++++ Dokumenttext

Drei-Kanal Antiblockiersystem
In der Vergangenheit kamen meist Drei-Kanal Antiblockiersysteme zum Einsatz. Bei diesen werden die Vorderräder individuell und die Hinterräder gemeinsam angesteuert.
Vier-Kanal Antiblockiersystem
In neueren Fahrzeugen kommen meistens nur noch Vier-Kanal Antiblockiersysteme zum Einsatz. Diese ermöglichen es, dass jedes Rad individuell angesteuert werden kann und funktioniert folgendermaßen: Jedes Rad verfügt über einen Raddrehzahlsensor. Durch diesen kennt das elektronische Steuergerät jederzeit die aktuelle Drehzahl aller Räder. Wird beim Bremsen ein Rad stärker verzögert als die anderen, überschreitet dieses den Zielschlupfbereich. Der Bremsdruck des Rades wird dann gehalten oder abgesenkt. Das passiert jedoch nur oberhalb einer Mindestgeschwindigkeit von sechs km/h. Solange der Fahrer den Fuß auf dem Bremspedal hat, werden die Geschwindigkeit des Fahrzeuges und die individuelle Radgeschwindigkeit permanent abgeglichen. Das führt dazu, dass auch der Bremsdruck kontinuierlich moduliert wird.
Das Antiblockiersystem besteht aus folgenden Komponenten:
Raddrehzahlsensoren
Sie haben die Aufgabe, die aktuelle Raddrehzahl zu ermitteln und in Form eines elektrischen Signals an das elektronische Steuergerät zu melden.

++++++++
++++ Angezeigte Auflistung

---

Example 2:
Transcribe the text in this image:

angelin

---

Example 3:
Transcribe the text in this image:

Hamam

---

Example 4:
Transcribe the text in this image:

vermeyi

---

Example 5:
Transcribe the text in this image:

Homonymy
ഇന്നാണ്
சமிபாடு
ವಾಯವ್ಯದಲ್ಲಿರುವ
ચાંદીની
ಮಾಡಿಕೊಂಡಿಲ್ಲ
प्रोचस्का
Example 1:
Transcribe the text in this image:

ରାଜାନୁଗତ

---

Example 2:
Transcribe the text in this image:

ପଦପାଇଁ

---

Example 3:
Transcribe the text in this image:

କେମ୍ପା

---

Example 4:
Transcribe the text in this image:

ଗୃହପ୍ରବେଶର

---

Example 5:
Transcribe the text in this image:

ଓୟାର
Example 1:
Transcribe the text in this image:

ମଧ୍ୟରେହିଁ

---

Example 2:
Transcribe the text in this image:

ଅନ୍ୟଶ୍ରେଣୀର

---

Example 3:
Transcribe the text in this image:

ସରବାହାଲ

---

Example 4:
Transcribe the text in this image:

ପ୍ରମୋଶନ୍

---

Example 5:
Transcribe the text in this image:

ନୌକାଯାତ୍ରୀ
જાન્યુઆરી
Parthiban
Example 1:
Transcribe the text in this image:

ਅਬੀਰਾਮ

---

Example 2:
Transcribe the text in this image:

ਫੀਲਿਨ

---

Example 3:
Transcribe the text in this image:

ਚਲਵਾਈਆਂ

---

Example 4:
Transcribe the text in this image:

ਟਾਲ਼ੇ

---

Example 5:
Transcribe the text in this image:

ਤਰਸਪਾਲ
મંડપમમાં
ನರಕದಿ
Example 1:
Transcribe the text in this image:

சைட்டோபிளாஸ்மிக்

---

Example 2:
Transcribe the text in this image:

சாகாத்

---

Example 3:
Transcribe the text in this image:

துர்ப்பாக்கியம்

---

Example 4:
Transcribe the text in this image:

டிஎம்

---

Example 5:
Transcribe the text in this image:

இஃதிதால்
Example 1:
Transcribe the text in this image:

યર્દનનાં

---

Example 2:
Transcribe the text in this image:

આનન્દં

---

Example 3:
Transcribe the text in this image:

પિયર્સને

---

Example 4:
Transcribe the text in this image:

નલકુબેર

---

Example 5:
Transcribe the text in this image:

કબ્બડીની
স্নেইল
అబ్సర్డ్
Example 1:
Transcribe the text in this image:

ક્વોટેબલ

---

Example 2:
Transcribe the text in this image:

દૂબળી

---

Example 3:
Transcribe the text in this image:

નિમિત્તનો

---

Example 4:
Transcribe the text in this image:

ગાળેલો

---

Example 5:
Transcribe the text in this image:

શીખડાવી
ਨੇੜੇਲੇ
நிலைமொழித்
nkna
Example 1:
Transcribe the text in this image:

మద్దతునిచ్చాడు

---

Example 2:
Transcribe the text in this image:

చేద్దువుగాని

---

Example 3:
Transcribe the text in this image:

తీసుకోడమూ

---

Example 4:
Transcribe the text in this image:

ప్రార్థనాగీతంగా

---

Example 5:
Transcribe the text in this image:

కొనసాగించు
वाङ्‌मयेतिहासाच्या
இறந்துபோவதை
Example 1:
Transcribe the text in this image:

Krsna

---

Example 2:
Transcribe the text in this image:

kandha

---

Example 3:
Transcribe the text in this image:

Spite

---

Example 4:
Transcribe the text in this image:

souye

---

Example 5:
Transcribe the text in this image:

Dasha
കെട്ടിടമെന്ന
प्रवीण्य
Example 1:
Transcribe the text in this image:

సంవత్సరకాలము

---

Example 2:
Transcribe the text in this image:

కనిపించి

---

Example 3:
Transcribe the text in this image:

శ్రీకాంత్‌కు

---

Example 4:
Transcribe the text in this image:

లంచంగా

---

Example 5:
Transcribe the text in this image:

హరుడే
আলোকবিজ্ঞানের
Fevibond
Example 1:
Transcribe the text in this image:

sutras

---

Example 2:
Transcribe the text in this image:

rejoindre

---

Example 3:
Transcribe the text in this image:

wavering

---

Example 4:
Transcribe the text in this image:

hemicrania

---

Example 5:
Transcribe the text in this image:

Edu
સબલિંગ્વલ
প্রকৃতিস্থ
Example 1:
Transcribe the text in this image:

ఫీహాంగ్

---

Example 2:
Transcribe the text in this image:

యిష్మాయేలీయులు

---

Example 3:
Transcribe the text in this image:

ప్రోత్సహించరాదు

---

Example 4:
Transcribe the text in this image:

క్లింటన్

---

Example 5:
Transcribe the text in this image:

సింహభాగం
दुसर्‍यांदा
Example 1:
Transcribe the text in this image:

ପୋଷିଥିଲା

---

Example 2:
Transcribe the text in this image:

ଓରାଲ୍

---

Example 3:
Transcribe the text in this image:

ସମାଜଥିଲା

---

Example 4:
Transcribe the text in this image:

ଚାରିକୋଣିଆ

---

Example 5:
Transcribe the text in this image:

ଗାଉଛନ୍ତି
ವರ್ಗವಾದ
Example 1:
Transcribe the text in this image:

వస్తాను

++++++++

* **Aufgabe 1**
Fass den Text über das Antiblockiersystem in zwei Sätzen zusammen.
* **Aufgabe 2**
Wiederhole aus dem Text über das Antiblockiersystem wortgetreu den Teil, der mit „Das Antiblockiersystem besteht“ beginnt und bis einschließlich „Steuergerät zu melden.“ weitergeht.
* **Aufgabe 3**
Schreib den Text über das Antiblockiersystem nach seinem letzten Satz mit dem nächsten Abschnitt weiter.
Die Auflistung ist eigenständiges Material und gehört nicht zum Text.

* **Antwort 1**
Früher kamen meist Drei-Kanal-Antiblockiersysteme zum Einsatz, die die Vorderräder einzeln und die Hinterräder gemeinsam ansteuern, während neuere Fahrzeuge meist Vier-Kanal-Systeme haben, bei denen jedes Rad einzeln angesteuert wird. Dabei ermittelt an jedem Rad ein Raddrehzahlsensor die Drehzahl und meldet sie an das elektronische Steuergerät, das den Bremsdruck eines zu stark verzögerten Rades oberhalb von sechs km/h hält oder absenkt.

* **Antwort 2**
Das Antiblockiersystem besteht aus folgenden Komponenten:
Raddrehzahlsensoren
Sie haben die Aufgabe, die aktuelle Raddrehzahl zu ermitteln und in Form eines elektrischen Signals an das elektronische Steuergerät zu melden.

* **Antwort 3**
ABS-Steuergerät „HECU“
Das ABS-Steuergerät („HECU“) hat die Aufgabe, die von den Raddrehzahlsensoren ermittelten Signale zu verwerten. Auf Basis dieser Daten regelt das ABS-Steuergerät die Bremskraft für jedes einzelne Rad. Das ABS-Steuergerät besteht aus der Hydraulikeinheit („HCU“: Hydraulikblock mit Ventil, integrierter Pumpe mit Elektromotor, Niederdruckspeicher) und der Elektronikeinheit („ECU“: Spulenträger mit elektronischem Steuergerät).
Radbremse
Die Radbremse setzt die Bremswirkung an den einzeln angesteuerten Rädern um.
Bei einer Vollbremsung ohne Antiblockiersystem bilden sich an den Reifenlaufflächen Bremsplatten. Diese führen zu einem unrunden Lauf und der Reifen muss erneuert werden. Dank Antiblockiersystem können sich bei einer Vollbremsung keine Bremsplatten mehr bilden. Das Antiblockiersystem senkt somit den Reifenverschleiß und die Reifen können länger gefahren werden. Das Antiblockiersystem gehört mittlerweile zum Sicherheitsstandard. Gebrauchtwagen ohne ABS, ausgenommen Young- oder Oldtimer, sind heute Exoten und lassen sich in Europa schwer verkaufen.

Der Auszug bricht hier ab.